Он вернется к тебе – я знаю! Для таких, как он, – да и не для них одних! – возможны только подруги, как ты: простые сердцем (simples de cœur), преданные, любящие без оглядок, без задней мысли. „Das ewig Weibliche“6, – справедливо говорил про тебя твой дядя Овцын. В тебе то, на чем стоит весь человеческий строй: семья, общество, порядок. Ты – покой, ты – благоухание, ты – утешение (tu es la paix, le parfum, la consolation), как сказал B. Гюго, кажется. Ты сильна именно тем, что я презирала в тебе, – я, растерявшая душу в бесплодных исканиях не подлежащих женщине целей!.. В нашем русском обществе, где добродетель (la vertu), где исполнение нравственного долга – единственно дело личного темперамента, a не каких-либо твердо, общим сознанием утвержденных начал, для таких существ, как я, предстоят лишь два исхода: позор (la honte) или та школа тупого и бесплодного ожесточения, в которой учителями являются господа в роде двоюродного твоего брата Иринарха.
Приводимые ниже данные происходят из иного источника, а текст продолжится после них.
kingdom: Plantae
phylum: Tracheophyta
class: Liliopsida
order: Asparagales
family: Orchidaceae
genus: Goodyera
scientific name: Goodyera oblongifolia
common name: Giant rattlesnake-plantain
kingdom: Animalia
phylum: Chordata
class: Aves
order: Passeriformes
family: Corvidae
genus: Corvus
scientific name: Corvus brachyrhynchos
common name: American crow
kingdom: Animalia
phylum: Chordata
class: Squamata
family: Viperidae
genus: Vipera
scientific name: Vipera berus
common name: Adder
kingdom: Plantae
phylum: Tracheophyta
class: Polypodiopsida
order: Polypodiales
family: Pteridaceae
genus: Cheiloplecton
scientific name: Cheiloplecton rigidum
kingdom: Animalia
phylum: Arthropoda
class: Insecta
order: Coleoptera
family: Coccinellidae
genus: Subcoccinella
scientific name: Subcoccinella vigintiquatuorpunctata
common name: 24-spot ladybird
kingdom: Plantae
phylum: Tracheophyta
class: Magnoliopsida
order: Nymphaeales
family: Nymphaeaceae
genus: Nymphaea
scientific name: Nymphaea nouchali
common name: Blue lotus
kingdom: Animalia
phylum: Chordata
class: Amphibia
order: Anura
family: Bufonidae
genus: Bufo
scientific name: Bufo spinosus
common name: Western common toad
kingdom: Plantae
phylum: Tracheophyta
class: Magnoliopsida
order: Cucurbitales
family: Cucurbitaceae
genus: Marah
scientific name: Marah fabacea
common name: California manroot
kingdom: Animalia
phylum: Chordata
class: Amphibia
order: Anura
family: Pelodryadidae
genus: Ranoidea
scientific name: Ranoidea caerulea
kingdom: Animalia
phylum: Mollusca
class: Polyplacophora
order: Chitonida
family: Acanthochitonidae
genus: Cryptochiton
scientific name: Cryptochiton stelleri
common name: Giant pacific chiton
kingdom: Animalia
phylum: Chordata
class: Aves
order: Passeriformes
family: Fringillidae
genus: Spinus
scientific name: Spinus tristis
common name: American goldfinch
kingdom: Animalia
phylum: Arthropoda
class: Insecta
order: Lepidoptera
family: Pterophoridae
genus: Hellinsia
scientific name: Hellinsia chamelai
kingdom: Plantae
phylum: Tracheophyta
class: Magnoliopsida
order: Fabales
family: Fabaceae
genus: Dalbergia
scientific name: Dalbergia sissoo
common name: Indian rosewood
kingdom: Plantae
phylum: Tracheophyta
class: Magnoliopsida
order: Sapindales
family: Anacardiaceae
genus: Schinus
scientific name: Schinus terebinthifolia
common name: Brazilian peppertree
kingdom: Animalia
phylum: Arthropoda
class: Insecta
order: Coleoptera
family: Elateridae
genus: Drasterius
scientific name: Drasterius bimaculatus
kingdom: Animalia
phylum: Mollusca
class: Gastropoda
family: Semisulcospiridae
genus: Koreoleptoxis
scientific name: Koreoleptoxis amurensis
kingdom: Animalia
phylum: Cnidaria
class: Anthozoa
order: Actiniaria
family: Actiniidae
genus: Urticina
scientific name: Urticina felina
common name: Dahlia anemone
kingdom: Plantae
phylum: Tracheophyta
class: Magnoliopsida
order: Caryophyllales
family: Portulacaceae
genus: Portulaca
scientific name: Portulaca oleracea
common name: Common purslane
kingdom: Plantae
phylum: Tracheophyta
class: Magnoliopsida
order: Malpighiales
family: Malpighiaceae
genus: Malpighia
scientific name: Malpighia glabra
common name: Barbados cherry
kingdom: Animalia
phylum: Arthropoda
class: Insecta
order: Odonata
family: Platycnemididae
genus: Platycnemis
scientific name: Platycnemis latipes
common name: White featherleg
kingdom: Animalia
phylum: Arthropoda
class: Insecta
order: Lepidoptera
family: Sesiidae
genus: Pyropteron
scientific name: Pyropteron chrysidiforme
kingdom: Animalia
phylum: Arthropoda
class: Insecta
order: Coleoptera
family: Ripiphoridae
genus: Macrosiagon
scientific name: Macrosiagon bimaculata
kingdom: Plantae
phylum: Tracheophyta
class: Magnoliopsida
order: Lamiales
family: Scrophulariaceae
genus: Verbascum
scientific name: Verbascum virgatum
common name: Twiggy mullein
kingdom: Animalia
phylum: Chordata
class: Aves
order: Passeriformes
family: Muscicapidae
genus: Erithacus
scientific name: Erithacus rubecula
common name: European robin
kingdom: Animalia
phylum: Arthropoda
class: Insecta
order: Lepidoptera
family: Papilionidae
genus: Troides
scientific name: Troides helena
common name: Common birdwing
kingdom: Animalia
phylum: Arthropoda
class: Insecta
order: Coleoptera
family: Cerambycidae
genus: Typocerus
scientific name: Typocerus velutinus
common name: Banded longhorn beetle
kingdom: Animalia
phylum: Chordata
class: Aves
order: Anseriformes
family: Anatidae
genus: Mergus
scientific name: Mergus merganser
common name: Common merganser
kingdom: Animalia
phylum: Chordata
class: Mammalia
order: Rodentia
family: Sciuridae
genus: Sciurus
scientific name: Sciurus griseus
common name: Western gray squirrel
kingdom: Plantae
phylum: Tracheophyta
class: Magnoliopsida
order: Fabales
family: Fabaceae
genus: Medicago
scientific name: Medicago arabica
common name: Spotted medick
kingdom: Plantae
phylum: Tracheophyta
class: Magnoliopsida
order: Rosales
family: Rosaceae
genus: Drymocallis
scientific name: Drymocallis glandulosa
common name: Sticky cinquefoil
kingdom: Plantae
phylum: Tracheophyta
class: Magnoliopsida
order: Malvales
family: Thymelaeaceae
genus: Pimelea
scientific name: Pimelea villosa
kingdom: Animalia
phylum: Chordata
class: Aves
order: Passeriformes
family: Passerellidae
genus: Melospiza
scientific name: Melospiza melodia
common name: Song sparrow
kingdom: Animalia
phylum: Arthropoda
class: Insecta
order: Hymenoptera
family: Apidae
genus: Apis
Я нашла третий – добровольное отречение от самой себя, от своего бесполезного и постыдного я… Твоя православная совесть (la conscience orthodoxe) возмутится, я не сомневаюсь, мысля об овце, бегущей от родного стада. Не нахожу нужным вступать здесь в рассуждение об этом предмете… Скажу тебе одно: мне нужна железная рука, под которую я с доверием и страхом (avec confiance et terreur) могла бы всецело отдать мою строптивую природу (ma nature rebelle). Ты скажешь мне: „Разве не отыскала бы ты такую, не покидая лона нашей церкви?“ Может быть, не знаю… У нас воспитываются все так мало в познании ее, что я во всяком случае не знала бы где искать то, чего алчу я, в этой, твоей, церкви.
Прости! Я покорила свою гордость и, раскаянная, клоню пред тобою повинную голову мою во прах. Много слез, знаю, пролила ты чрез меня, но твои слезы из тех, от которых „Божьи цветы расцветают“, как выражается твоя Лизавета Ивановна (напомни обо мне, когда увидишь, этой доброй душе!), a мои лишь палили мне душу, как огненным дождем… Завтра выплачу я последние у подножия Распятия и, стряхнув навеки ветхого человека, пойду, радостная и светлая, за Ним… за терновым венцом, – его же призываю всеми силами, всеми голосами души моей!»
Письмо это не было подписано, но под ним стоял postscriptum с адресом улицы, на которой находился монастырь des Visitandines, и словами: «A la soeur Colette»7. Это было католическое имя, принятое Кирой. За этим следовала коротенькая приписка: «Предваряю тебя, что все получаемые нашими сестрами письма отдаются им в руки не иначе, как по предварительном прочтении матушкой-игуменьей (la mère-Supérieure)».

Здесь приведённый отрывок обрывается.